Selection =

###

Watching Don’t Toy With Me, Miss Nagatoro is like watching Teasing-Master Takagi-san but without the innocence. The kids of Teasing-Master are, well, kids; the kids of Miss Nagatoro are high schoolers, and, I remind you, the age of consent in Japan is thirteen.
There’s nothing explicit about it; it’s clearly PG-13. But Nagatoro’s teasing of the object of her affections, Hachioji, is not only comic and relentless, but also smutty, as, for instance, when she challenges him to a game where the winner is the one who fingers their opponent’s nipples (through shirt and underwear, to be sure) first.Yes, she tells Hachioji he can finger her boobies, although in the end she doesn’t let him.
The joke is pretty clear. Once again we have a role-reversed couple: Nagatoro is aggressive, dominant, and active; Hachioji is submissive and passive. How many times have we seen that? It’s a classic, and I have to suspect it’s a classic for an obvious reason: The target audience, teen-aged Japanese boys, would love to find a woman who would throw herself at them, and find it easy to look down on the passive, virginal boy.

###

(Dataset items)
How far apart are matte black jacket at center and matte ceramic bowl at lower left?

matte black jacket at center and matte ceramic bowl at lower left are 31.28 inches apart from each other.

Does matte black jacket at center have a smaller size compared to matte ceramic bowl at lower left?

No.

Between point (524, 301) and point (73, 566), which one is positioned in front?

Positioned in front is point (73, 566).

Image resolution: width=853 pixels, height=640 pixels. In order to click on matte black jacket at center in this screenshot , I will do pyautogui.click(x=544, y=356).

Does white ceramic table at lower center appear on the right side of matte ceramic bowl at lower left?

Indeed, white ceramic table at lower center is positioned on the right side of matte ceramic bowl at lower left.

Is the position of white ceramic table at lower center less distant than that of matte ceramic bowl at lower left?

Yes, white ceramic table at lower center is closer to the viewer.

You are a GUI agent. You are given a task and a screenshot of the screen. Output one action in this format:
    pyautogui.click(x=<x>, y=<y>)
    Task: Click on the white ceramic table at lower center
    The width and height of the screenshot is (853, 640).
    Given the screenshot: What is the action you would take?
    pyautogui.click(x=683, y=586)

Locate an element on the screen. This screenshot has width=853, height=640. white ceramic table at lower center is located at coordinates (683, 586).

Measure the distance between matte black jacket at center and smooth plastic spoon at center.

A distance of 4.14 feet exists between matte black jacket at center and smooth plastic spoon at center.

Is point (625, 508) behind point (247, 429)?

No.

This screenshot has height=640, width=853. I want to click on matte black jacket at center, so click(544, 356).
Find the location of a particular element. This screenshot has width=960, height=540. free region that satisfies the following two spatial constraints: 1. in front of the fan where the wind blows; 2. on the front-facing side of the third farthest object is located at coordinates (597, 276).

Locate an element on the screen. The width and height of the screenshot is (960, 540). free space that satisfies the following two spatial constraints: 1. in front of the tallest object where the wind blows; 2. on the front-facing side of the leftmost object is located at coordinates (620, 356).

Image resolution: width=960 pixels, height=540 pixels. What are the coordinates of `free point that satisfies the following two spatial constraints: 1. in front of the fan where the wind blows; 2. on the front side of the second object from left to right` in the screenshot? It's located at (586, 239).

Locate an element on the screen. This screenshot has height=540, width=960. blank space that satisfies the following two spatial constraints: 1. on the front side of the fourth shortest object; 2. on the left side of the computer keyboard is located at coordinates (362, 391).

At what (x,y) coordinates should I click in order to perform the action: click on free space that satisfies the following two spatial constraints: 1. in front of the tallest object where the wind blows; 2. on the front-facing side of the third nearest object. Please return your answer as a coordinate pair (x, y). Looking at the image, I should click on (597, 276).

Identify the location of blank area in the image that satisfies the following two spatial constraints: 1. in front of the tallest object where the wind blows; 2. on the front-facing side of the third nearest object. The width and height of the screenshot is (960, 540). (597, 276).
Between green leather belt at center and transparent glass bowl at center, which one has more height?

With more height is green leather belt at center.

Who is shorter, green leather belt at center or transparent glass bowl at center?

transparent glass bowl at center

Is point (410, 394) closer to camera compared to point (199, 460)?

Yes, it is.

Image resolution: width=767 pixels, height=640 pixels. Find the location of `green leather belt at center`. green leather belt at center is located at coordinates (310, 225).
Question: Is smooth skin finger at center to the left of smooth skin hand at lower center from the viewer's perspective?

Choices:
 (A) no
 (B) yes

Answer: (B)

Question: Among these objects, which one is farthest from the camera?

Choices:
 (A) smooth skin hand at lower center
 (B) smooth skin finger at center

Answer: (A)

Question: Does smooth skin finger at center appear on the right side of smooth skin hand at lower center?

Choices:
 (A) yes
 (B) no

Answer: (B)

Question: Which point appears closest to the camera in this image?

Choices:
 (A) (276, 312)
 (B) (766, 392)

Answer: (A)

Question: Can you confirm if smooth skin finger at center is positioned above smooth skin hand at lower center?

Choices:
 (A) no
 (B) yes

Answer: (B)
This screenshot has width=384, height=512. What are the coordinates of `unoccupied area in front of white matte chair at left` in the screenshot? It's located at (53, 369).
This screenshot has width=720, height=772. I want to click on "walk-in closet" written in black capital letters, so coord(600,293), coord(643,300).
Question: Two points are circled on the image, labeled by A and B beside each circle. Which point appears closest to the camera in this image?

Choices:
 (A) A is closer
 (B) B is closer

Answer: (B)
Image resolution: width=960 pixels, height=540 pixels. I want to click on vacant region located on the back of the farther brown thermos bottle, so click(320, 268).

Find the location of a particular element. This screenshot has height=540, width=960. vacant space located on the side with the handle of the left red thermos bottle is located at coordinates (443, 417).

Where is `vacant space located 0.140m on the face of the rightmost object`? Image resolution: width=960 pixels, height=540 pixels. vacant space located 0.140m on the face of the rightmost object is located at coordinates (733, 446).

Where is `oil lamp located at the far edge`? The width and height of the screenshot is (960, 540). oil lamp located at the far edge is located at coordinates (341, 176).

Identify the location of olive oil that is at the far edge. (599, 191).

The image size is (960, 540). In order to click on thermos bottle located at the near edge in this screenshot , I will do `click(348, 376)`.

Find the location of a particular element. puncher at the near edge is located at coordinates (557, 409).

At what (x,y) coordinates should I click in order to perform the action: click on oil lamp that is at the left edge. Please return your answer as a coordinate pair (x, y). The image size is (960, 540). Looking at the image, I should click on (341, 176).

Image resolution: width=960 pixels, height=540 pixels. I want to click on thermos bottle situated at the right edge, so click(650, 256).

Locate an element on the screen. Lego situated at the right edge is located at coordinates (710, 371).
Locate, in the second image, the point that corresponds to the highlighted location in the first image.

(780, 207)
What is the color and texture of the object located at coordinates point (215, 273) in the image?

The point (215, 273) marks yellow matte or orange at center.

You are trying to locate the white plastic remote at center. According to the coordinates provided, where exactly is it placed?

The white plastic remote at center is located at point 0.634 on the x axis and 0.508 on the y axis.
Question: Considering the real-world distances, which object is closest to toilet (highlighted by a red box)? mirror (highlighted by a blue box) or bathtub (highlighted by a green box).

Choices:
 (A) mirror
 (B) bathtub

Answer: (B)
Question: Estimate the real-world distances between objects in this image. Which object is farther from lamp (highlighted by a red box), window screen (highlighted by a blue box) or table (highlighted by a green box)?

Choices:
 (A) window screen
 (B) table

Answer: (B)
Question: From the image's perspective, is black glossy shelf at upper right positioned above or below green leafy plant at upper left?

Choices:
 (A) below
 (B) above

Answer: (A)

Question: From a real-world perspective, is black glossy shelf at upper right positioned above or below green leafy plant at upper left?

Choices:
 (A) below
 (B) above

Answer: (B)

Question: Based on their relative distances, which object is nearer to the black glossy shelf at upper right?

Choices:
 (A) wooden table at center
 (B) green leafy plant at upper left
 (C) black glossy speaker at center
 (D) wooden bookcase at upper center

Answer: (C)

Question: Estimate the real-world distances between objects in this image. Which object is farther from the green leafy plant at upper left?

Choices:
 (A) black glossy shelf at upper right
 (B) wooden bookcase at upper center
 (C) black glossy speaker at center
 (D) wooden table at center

###

Directions for this task =
Translate this sentence from the anime review into Spanish: "Once again we have a role-reversed couple: Nagatoro is aggressive, dominant, and active; Hachioji is submissive and passive." These rows have no connection to the anime review.

Final answer =
Una vez más tenemos una pareja con los roles invertidos: Nagatoro es agresiva, dominante y activa; Hachioji es sumiso y pasivo.